Electrical-Electronic Engineering Department, Uludag University, 16059 Gorukle, Bursa, Turkey.
Comput Math Methods Med. 2013;2013:487179. doi: 10.1155/2013/487179. Epub 2013 Oct 29.
We use least squares support vector machine (LS-SVM) utilizing a binary decision tree for classification of cardiotocogram to determine the fetal state. The parameters of LS-SVM are optimized by particle swarm optimization. The robustness of the method is examined by running 10-fold cross-validation. The performance of the method is evaluated in terms of overall classification accuracy. Additionally, receiver operation characteristic analysis and cobweb representation are presented in order to analyze and visualize the performance of the method.
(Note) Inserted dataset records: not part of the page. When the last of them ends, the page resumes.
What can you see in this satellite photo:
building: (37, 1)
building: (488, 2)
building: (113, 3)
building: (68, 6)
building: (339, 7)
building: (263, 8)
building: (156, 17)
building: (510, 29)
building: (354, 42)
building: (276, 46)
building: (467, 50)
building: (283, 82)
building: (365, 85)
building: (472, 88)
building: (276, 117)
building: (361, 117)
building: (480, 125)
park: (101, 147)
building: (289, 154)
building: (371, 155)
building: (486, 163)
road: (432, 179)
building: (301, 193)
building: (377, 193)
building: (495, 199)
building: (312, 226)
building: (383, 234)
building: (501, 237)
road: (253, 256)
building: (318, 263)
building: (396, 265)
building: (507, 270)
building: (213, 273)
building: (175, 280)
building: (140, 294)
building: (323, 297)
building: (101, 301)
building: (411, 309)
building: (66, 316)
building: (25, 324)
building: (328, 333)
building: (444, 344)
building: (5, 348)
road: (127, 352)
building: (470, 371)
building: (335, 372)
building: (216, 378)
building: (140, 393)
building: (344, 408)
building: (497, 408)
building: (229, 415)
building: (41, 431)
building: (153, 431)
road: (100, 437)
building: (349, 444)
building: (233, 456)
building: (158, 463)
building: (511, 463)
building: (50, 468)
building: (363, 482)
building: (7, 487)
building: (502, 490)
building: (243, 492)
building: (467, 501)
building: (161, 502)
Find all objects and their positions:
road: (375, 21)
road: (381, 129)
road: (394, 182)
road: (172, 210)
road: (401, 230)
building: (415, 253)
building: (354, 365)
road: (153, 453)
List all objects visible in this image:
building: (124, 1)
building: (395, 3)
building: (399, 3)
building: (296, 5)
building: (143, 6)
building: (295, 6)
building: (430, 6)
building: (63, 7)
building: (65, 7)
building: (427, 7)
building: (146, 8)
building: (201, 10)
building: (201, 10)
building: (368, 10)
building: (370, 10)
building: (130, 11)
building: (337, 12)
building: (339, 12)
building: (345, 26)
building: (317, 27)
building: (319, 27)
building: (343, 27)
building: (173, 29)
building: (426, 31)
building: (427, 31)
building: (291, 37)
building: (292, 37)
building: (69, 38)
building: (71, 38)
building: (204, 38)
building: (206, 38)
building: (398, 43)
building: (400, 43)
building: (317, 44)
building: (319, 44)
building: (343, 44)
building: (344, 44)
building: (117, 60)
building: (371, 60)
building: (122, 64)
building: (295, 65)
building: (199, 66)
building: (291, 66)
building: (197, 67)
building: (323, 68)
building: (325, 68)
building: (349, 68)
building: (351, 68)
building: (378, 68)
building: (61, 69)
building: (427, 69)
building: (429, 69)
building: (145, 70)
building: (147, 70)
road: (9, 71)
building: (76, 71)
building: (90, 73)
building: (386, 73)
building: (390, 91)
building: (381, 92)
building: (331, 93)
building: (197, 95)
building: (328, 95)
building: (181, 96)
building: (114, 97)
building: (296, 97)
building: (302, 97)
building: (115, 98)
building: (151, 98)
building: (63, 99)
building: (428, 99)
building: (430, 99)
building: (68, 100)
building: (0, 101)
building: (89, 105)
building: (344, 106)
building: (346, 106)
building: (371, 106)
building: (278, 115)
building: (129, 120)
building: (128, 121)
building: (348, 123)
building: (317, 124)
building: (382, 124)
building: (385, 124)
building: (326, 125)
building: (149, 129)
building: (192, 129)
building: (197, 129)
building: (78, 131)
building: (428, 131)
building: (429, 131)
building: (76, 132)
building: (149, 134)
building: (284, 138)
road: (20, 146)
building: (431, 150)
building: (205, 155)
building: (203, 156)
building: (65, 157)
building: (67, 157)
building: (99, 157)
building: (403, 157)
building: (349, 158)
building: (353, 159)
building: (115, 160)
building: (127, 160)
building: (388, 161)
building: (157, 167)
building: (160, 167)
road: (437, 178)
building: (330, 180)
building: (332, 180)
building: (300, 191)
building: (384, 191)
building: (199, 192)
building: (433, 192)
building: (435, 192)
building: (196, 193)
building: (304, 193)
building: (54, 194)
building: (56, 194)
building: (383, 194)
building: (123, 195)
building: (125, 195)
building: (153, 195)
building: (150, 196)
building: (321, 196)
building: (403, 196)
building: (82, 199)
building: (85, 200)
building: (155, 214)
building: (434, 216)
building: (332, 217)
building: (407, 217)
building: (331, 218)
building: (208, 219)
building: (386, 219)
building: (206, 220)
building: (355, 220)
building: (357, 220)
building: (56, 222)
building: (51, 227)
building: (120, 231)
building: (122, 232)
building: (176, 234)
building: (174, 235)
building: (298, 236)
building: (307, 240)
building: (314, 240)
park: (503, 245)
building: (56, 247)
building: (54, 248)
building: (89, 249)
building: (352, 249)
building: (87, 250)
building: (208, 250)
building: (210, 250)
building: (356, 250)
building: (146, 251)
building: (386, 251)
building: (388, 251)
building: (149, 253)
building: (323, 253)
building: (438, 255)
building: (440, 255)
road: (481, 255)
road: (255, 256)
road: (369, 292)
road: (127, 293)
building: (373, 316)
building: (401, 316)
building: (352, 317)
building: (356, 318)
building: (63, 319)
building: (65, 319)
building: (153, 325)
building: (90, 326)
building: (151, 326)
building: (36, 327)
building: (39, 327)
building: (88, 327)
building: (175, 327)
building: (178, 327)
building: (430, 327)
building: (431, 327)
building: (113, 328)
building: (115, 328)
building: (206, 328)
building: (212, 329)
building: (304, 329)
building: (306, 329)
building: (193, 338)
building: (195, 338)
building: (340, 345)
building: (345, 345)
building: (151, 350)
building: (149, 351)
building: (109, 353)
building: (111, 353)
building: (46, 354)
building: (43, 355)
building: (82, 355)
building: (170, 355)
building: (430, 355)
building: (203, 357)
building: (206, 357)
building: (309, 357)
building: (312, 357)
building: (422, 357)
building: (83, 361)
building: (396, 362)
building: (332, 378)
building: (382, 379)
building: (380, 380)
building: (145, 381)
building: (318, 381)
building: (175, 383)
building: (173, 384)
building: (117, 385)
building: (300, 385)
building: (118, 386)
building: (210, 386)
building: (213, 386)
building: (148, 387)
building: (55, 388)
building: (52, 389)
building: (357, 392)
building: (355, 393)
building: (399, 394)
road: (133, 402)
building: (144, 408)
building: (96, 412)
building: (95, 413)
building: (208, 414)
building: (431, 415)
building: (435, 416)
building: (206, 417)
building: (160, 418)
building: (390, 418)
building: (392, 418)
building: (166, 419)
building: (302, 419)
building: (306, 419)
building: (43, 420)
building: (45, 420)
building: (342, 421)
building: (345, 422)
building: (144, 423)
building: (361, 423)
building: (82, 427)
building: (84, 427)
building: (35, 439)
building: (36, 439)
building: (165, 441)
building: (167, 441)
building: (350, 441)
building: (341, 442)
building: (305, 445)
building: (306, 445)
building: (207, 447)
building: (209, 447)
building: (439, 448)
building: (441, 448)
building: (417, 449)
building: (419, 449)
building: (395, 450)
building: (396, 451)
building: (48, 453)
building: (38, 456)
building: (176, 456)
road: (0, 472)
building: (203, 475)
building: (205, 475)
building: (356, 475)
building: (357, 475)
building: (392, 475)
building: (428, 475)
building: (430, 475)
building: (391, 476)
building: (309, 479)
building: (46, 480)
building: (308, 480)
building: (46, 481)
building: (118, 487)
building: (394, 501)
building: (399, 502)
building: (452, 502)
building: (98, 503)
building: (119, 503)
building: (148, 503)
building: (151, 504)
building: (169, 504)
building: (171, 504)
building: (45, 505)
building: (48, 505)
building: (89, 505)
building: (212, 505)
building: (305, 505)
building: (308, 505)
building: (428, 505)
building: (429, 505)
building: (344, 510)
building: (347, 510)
Experimental results demonstrate that the proposed method achieves a remarkable classification accuracy rate of 91.62%.
我们使用最小二乘支持向量机(LS-SVM)结合二叉决策树对胎心率进行分类,以判断胎儿的状态。LS-SVM 的参数通过粒子群优化进行优化。通过 10 折交叉验证来检验方法的稳健性。该方法的性能通过整体分类准确率进行评估。此外,还呈现了接收者操作特征分析和蛛网图表示,以分析和可视化该方法的性能。实验结果表明,所提出的方法实现了高达 91.62%的出色分类准确率。